The Federal Energy Regulatory Commission (FERC) has issued a Notice of Inquiry (NOI) requesting public comments on its policies regarding priority rights to the use of facilities used to interconnect generation to the transmission grid. The proceeding could lay the groundwork for significant changes in the regulations that apply to generator interconnection.

Background

The FERC’s model tariff, the “pro forma” Open Access Transmission Tariff (OATT), was designed to make transmission facilities generally available to third parties under nondiscriminatory terms of service. FERC’s Order No. 888 also required the public utility transmission providers to separate, or “unbundle,” their generation and transmission services. Yet the order did not address the rules that would apply to interactions between generation developers and transmission owners when such developers sought to connect their facilities to the transmission grid.

FERC set forth its current large generator interconnection policy in Order No. 2003. In Order No. 2003, FERC continued its policy of distinguishing between “network upgrades,” which are upgrades to the transmission grid at or beyond the point at which the generator interconnects to the grid, and “interconnection facilities,” which are facilities on the generator’s side of the point of interconnection. Interconnection facilities can encompass a wide range of facilities, from relatively minor ancillary facilities to long-distance lines that have the capacity to carry significant amounts of electricity. Order No. 2003 distinguishes the treatment of different categories of interconnection facilities according to which party performs certain roles for the facilities. When the owner of the transmission grid has ownership, control or operation of the interconnection facilities, Order No. 2003 provides that those interconnection facilities will be made available for a third party to use upon agreement between the transmission owner and generator. When the generation developer funds and constructs a portion of the interconnection facilities, and does not transfer ownership, control or operation of them to the transmission owner, the facilities are classified as “interconnection customer’s interconnection facilities.” In such cases, the Order No. 2003 provisions for third-party use do not apply.

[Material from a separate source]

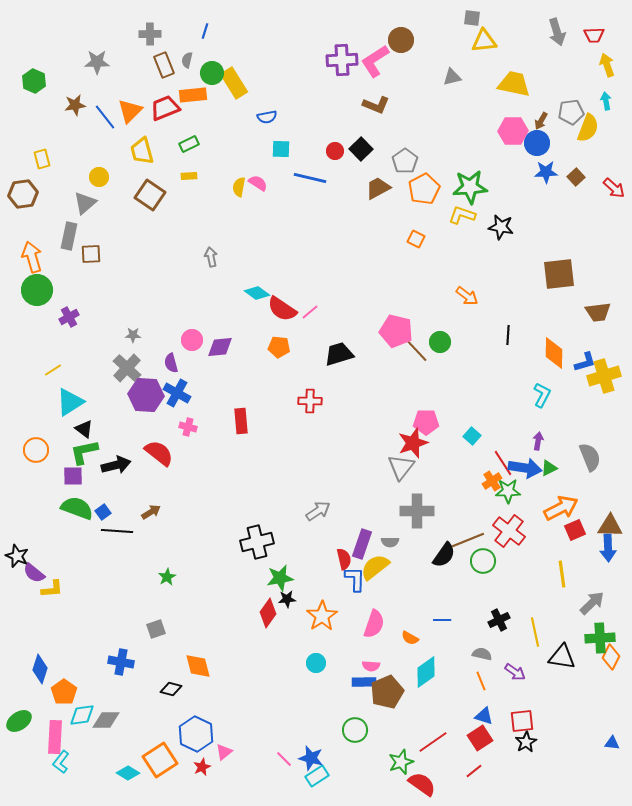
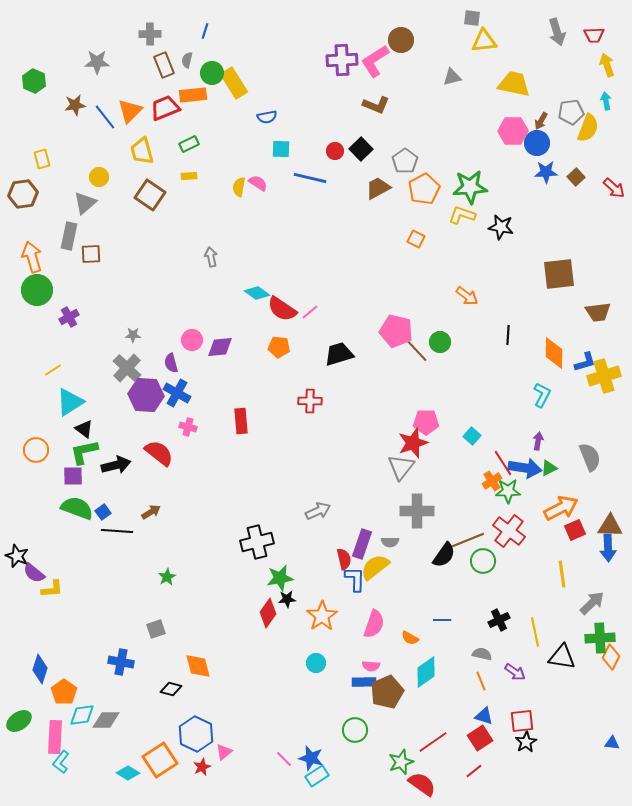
gray arrow at (318, 511): rotated 10 degrees clockwise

A number of recent proceedings have raised the issue of how FERC’s open access principles should apply to developer-owned interconnection facilities in the context of third-party requests to interconnect to existing generator lead-lines. Addressing such matters on a case-by-case basis, FERC has considered such facilities to be open access transmission facilities and required the developer that owns these facilities to file an OATT when a third-party has sought to interconnect through these facilities. However, FERC has allowed the developer of the interconnecting generator that owns the lines to have priority to the capacity necessary to meet the developer’s existing use at the time of a third-party request for service. It has also permitted the developer of the interconnected generator or its affiliates to have priority rights to the capacity for planned generation projects or expansions, if they can demonstrate specific plans and material progress for future projects. On March 15, 2011, FERC held a technical conference addressing the proper treatment of these interconnection facilities when a third-party generation developer seeks to interconnect through these facilities. A number of commenters raised concerns and shortcomings related to a variety of aspects of the current policy.

Notice of Inquiry

The NOI asks for comments on whether FERC should reconsider its existing policies, and proposes two alternative approaches.

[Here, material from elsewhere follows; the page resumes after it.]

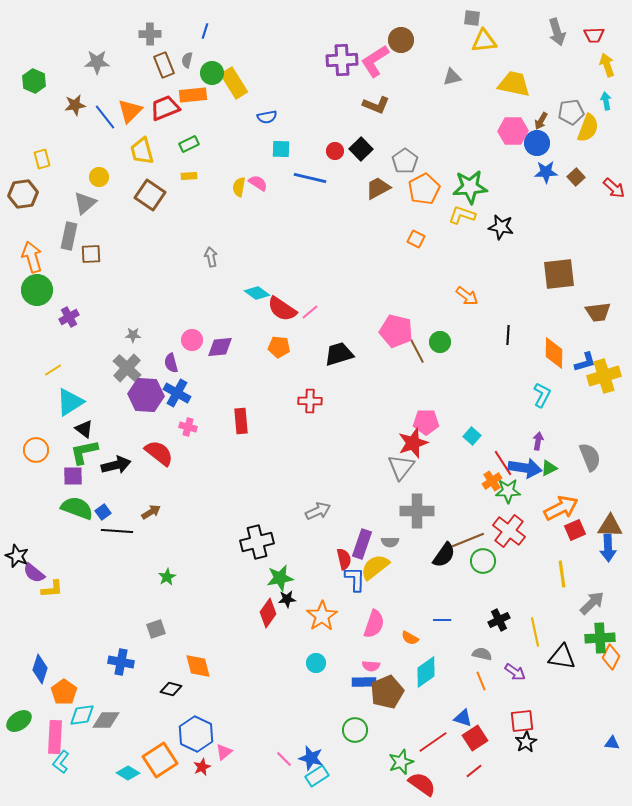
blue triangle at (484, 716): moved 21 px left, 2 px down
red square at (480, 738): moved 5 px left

The NOI opens the discussion by asking whether the existing policies require revision at all. Among other issues, FERC asks whether its understanding of the facilities in controversy is correct, whether the current policy has had unintended consequences and whether FERC should distinguish between large and small interconnection facilities.

The NOI then explains its consideration of alternative approaches. Under the first, FERC would continue to rely upon the OATT framework (i.e., the requirement that a generation developer that owns interconnection facilities must file an OATT and make interconnection service available to third parties in some circumstances). FERC asks whether it should provide more detail on the specific plans and progress that must be established to obtain priority rights for future projects. It also asks for comment concerning the events that will trigger the OATT filing requirement. Then FERC asks whether it should modify the standardized terms and conditions of its pro forma OATT for application to interconnection facilities to recognize the differences between those developer-owned interconnection facilities and the transmission networks for which the OATT was designed. Finally, FERC requests comments on whether generation developers should have a “grace period” in which open access rules do not apply, to allow a generator developer to segregate the development of generation projects into phases.

Under the second approach, FERC would address issues concerning customer-owned interconnection facilities through Large Generator Interconnection Procedures (LGIA) and Large Generator Interconnection Agreement (LGIP) processes; it is considering revisions to the LGIA and LGIP that would eliminate the distinction between transmission providers and interconnection customers with respect to third-party use of interconnection facilities. FERC also asks for comments on how priority rights regarding phased generation development would work under the LGIA and LGIP.

Comments on the NOI will be due 45 days after publication in the Federal Register.

Implications

As noted above, the NOI could mark an early step in a major shift in the Commission’s policy towards generator interconnection. It may lead to a proposed rulemaking or other regulatory action to revise the OATT, including FERC’s standardized LGIP and LGIA, or it may lead to the issuance of other FERC policies governing these relationships. The impact could be particularly pronounced in the renewable power industry, where generators are often located in remote locations at long distances from transmission systems, and are increasingly being planned and constructed on a modular, phased basis.